The Loggins family, and especially Henry Lee, occupy an unsettled place in the story of Emmett Till. In researching for the role, Purcell learned that Henry Lee Loggins’ denials that he had been present during Till’s torture and murder continued until his death. But many people in Glendora, including his son, were convinced he wasn’t telling the truth.

Purcell found little information about Adeline. Local speculation has long held that Milam and his supporters paid for Loggins and another Black man to leave town so they couldn’t testify at the trial, leaving Adeline to raise their son alone.

Playing the character was an exercise in imagination and empathy.
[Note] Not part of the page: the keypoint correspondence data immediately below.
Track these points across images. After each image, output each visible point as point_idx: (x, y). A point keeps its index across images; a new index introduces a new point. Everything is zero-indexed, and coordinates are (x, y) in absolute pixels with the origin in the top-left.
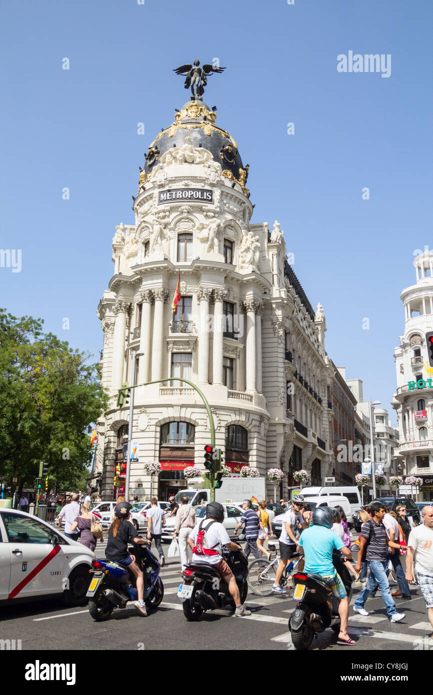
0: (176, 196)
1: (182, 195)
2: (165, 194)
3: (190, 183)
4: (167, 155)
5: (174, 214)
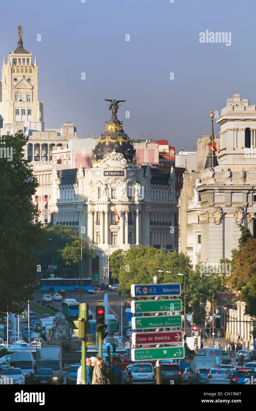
0: (111, 174)
3: (115, 169)
4: (106, 156)
5: (110, 180)
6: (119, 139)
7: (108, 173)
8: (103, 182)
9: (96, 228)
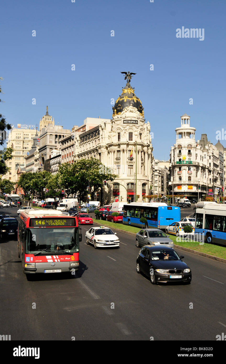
3: (132, 118)
4: (125, 109)
5: (128, 127)
6: (133, 98)
7: (126, 122)
8: (122, 129)
9: (117, 163)
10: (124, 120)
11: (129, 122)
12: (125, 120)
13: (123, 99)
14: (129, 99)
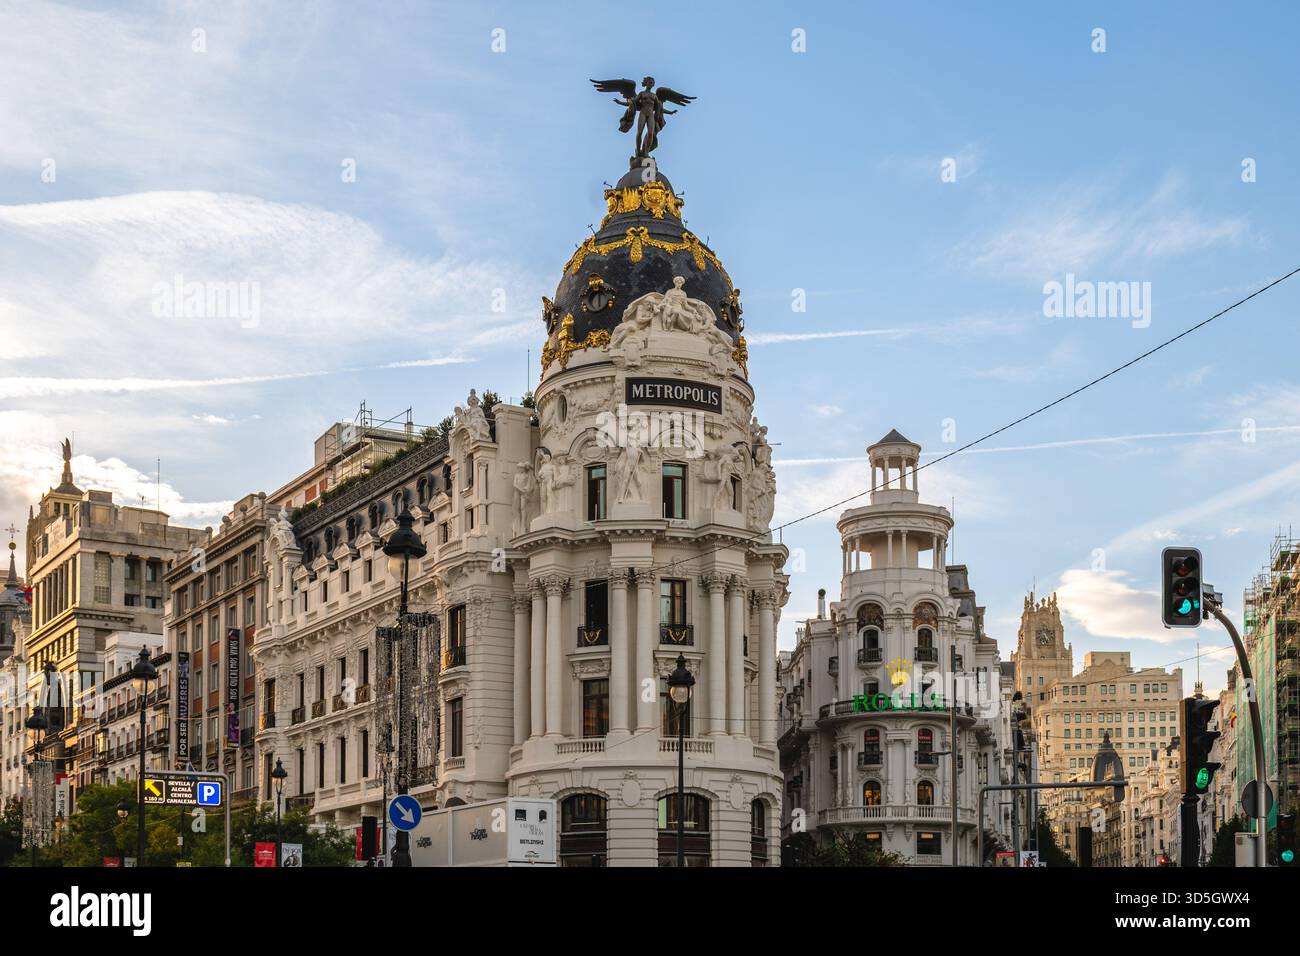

“To be thought of as the wife of the man who stood by and did nothing while this child was being beaten and tortured and then murdered, could not have set well with her,” Purcell said of Loggins.

At the same time, if Henry Lee Loggins had disobeyed the orders of his white employer, his entire family could have been punished.

“All of them could be dead… in 1955, you just didn’t know,” Purcell said. “So I feel like his decision to leave, it meant his family could live. That was a sacrifice.”

‘IT IS REALITY’

“Women of the Movement” airs as state legislatures around the country are enacting laws against the teaching of Critical Race Theory. The new laws have already had a chilling effect on the teaching of aspects of American history like slavery, Jim Crow, and the civil rights movement.

In Mississippi, the state Senate passed an anti-CRT law in January.

Purcell sees the show as an honest look at America’s past.

“It’s going to rip off a Band-Aid from the past, but also offer a different way to heal,” Purcell said. “Because it’s important to know that this happened.”

“It is reality, it is history, it is what it is,” said her mother, Holloway Graves.

And whatever the role, family and friends are excited to see her on screen.

“We don’t really see people from home, besides Oprah Winfrey or someone like that,” Taka Payton said. “So for my sister to get that opportunity, it was like… you’re our hometown hero, because you’re representing the Gulf Coast, where you were born and raised.”

Purcell’s trips home to the Coast are busy with gatherings with friends and family and trips to Morning Star Baptist Church with her mom.

At 46, with her acting career on the upswing, she dreams of one day winning an Oscar. She’s got a draft of the speech ready.
“I love my Mama and I love the Mississippi Gulf Coast. Yes, Daddy, I love you too. That’s how it starts.”